▸ **Exercise aim**
Turn the lines in the data that start with the line containing "Bottom View of" and go on through the line containing "Diagnol Traversal of" into a numbered list, leaving out any blank lines.

BEGIN Listed entries

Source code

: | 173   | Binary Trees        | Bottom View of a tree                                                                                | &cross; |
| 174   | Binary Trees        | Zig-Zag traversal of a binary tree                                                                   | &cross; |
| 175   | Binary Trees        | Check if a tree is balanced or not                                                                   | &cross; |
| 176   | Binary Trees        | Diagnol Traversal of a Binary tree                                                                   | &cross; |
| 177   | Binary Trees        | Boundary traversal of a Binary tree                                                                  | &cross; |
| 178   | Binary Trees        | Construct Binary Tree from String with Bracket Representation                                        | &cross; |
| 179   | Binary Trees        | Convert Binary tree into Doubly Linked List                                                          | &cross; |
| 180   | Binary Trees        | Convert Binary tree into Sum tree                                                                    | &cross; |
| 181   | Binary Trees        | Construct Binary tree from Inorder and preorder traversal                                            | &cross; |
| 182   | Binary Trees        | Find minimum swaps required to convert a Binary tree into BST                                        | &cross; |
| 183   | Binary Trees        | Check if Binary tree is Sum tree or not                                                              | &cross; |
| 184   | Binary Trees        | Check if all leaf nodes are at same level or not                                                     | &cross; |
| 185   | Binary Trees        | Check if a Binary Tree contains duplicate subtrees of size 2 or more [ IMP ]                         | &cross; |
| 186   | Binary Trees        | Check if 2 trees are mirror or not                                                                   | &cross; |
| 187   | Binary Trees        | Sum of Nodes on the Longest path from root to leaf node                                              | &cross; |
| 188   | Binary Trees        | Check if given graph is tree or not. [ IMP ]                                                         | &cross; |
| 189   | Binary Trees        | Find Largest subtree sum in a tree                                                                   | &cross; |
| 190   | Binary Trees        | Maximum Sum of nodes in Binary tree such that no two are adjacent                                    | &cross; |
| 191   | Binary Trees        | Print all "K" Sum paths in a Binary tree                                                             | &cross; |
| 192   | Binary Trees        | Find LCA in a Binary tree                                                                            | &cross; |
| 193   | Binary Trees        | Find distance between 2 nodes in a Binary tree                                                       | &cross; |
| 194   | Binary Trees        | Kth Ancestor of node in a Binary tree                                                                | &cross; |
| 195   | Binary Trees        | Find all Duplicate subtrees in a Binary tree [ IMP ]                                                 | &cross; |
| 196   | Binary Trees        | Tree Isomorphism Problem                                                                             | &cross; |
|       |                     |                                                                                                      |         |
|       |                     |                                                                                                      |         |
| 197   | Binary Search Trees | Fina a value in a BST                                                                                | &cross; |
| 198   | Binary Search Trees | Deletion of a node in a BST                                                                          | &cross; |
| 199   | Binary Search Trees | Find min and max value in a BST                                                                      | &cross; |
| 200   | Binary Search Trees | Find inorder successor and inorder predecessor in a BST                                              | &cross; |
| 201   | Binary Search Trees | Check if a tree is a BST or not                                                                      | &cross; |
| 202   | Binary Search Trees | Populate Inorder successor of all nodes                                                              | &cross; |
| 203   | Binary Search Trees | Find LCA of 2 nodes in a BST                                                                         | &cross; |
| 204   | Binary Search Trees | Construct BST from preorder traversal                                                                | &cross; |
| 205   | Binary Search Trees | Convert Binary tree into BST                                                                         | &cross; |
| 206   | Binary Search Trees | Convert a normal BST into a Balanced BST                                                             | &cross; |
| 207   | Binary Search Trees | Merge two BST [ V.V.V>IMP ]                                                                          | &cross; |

END Listed entries

▸ **Solution to the exercise**
1. : | 173   | Binary Trees        | Bottom View of a tree                                                                                | &cross; |
2. | 174   | Binary Trees        | Zig-Zag traversal of a binary tree                                                                   | &cross; |
3. | 175   | Binary Trees        | Check if a tree is balanced or not                                                                   | &cross; |
4. | 176   | Binary Trees        | Diagnol Traversal of a Binary tree                                                                   | &cross; |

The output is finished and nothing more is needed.